What are type I pneumocytes? Type II pneumocytes?
Type I pneumocytes are simple squamous epithelium joined by tight junctions (zonula occludens) that line alveoli and have no mitotic capacity.

Type II pneumocytes are large and cuboidal shaped cells. They secrete surfactant (stored in lamellar bodies). They are stem cells that regenerate type I and type II pneumocytes.
What is the function of the pores of Kohn?
These alveolar pores are found within interalveolar septae and equalize pressure within alveoli.
Name some bronchoconstrictors:

Name some bronchodilators:
BCs: LTC4, LTD4, PGF, TxA2, and parasympathetic stimulation.

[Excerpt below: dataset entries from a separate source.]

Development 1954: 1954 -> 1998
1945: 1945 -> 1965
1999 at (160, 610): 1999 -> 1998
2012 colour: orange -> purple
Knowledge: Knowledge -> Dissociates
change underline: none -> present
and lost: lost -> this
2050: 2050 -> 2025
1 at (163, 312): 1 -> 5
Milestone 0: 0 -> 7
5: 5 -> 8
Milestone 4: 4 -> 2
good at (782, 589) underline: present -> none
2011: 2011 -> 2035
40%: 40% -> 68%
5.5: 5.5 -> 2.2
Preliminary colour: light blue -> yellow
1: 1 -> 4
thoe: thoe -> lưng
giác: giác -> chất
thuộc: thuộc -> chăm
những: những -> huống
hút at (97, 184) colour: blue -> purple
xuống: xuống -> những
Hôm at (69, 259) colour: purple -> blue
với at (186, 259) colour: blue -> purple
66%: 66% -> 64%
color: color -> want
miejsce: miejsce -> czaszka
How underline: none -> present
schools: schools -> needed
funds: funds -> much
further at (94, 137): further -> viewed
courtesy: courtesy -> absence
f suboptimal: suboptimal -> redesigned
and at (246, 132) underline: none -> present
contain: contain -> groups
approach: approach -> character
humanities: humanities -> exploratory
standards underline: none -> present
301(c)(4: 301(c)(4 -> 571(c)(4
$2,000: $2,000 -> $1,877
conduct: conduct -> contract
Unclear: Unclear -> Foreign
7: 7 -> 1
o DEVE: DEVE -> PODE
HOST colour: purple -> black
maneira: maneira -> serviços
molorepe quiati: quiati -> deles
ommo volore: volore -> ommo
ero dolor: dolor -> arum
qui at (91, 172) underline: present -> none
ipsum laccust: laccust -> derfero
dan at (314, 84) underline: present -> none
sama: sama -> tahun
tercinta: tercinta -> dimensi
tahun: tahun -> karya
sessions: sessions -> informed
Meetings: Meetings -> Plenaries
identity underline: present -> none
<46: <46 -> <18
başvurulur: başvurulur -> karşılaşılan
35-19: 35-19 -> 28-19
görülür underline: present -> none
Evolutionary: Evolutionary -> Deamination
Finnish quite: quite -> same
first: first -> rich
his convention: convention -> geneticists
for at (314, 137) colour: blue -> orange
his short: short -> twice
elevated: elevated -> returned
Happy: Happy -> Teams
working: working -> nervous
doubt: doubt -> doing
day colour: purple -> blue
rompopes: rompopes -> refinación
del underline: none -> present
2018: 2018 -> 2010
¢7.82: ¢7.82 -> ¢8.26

BDs: PGE2, sympathetic stimulation (Beta-2 agonists).
Describe the clinical features of pink puffers (emphysema).
Thin, barrel-shaped chest, tachypneic, mild hypoxemia, hypocapnia or normocapnia.
Describe the clinical features of blue bloaters (chronic bronchitis).
Muscular, barrel-shaped chest, severe hypoxemia with cyanosis, hypercapnia leading to respiratory acidosis, RV failure, and systemic edema.
What is the blue arrow? Red? Green
Blue = Type I pneumocyte
Green = Type II pneumocyte
Red = macrophages
How does high altitude cause the production of 2,3 BPG?
Hyperventilation causes respiratory alkalosis. Alkalosis activates phosphofructokinase in glycolysis causing increased production of 1,3-BPG which is converted to 2,3 BPG.